- [Required work] Repeat all of the data exactly. Leave nothing out.

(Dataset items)
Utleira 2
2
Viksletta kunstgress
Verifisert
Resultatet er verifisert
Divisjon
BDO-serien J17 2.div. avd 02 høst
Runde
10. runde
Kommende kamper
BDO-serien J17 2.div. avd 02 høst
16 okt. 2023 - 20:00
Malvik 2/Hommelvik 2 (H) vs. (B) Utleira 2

- [Response]
Utleira 2
2
Viksletta kunstgress
Verifisert
Resultatet er verifisert
Divisjon
BDO-serien J17 2.div. avd 02 høst
Runde
10. runde
Kommende kamper
BDO-serien J17 2.div. avd 02 høst
16 okt. 2023 - 20:00
Malvik 2/Hommelvik 2 (H) vs. (B) Utleira 2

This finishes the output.